##### PROVIDED RECORDS #####

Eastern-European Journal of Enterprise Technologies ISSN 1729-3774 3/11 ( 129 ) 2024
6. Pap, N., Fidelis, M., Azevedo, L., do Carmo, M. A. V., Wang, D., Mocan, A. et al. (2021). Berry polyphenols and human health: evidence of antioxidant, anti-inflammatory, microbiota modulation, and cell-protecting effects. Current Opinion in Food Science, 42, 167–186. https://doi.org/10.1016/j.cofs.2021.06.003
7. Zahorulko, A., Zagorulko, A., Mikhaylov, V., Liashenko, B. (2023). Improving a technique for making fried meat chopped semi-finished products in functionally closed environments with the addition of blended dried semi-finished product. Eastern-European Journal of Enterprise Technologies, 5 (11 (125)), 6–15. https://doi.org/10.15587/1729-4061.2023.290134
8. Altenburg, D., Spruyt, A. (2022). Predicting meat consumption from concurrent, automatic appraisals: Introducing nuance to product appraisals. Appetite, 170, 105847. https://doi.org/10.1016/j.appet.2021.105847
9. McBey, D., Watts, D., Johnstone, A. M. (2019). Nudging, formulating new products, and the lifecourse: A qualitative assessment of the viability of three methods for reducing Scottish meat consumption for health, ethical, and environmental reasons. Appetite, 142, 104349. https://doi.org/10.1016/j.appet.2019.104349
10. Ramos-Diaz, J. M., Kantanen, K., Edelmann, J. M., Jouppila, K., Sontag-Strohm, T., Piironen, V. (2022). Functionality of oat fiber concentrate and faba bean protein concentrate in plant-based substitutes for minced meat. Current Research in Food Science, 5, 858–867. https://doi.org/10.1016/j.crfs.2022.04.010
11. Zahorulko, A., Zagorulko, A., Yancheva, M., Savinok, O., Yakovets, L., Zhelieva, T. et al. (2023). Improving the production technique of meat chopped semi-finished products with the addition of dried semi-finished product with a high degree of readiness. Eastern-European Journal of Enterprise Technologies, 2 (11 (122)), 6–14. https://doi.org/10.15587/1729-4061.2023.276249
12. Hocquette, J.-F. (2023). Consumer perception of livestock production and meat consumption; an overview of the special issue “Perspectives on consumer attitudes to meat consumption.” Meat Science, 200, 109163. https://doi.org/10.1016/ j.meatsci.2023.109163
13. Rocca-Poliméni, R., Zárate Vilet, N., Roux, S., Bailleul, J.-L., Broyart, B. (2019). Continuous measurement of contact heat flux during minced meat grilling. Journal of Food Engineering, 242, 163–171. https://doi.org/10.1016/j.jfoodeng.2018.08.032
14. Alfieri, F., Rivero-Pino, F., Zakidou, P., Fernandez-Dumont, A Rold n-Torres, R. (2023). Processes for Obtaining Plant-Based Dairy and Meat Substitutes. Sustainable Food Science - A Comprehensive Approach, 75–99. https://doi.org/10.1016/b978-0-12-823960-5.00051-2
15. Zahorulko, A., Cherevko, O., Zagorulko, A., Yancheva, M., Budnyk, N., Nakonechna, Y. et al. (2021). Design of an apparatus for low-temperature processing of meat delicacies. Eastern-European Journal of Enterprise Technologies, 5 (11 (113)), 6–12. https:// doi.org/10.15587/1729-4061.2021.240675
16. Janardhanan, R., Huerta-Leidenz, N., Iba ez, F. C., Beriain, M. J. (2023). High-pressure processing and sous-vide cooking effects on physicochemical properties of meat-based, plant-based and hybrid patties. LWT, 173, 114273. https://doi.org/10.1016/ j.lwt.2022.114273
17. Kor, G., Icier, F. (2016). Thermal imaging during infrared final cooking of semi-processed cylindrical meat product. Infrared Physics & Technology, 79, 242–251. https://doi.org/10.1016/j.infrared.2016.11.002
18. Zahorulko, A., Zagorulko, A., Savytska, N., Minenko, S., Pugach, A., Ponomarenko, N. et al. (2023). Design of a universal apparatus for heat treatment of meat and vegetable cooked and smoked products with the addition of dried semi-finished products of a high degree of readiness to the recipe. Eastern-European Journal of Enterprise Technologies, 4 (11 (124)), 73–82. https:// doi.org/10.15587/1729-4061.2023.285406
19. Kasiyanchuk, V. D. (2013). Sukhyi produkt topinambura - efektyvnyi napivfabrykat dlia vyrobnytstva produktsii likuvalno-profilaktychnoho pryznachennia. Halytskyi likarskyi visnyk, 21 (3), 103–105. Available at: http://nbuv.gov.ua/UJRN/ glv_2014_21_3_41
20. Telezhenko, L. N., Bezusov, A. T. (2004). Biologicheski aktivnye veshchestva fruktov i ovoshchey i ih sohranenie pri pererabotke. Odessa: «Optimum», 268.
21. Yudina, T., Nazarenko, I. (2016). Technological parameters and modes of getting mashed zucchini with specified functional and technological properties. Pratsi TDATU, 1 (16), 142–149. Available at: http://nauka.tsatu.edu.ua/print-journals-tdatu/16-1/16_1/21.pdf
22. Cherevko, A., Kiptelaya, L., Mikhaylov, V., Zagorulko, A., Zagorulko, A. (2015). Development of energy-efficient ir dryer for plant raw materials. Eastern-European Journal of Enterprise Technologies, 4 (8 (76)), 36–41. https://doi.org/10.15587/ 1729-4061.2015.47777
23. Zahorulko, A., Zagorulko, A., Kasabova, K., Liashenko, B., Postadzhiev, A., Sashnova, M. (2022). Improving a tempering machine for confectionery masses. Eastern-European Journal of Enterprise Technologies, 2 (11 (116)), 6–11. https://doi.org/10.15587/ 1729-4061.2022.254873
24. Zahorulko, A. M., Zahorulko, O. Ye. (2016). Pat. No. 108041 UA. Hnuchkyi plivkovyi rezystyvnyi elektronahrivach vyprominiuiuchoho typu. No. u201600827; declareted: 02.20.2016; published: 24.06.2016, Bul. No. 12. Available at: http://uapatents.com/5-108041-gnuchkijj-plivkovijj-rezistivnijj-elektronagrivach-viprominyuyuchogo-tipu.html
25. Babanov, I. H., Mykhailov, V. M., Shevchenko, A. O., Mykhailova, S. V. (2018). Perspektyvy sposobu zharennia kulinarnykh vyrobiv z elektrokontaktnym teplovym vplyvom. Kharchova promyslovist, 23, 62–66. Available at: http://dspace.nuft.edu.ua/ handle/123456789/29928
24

#####

TASK GOAL: The entries above hold a line with "8. Altenburg, D., Spruyt, A." and a later line with "9. McBey, D., Watts, D., Johnstone, A.". Write out exactly those lines and all lines between, nothing more.

WRITTEN ANSWER:
8. Altenburg, D., Spruyt, A. (2022). Predicting meat consumption from concurrent, automatic appraisals: Introducing nuance to product appraisals. Appetite, 170, 105847. https://doi.org/10.1016/j.appet.2021.105847
9. McBey, D., Watts, D., Johnstone, A. M. (2019). Nudging, formulating new products, and the lifecourse: A qualitative assessment of the viability of three methods for reducing Scottish meat consumption for health, ethical, and environmental reasons. Appetite, 142, 104349. https://doi.org/10.1016/j.appet.2019.104349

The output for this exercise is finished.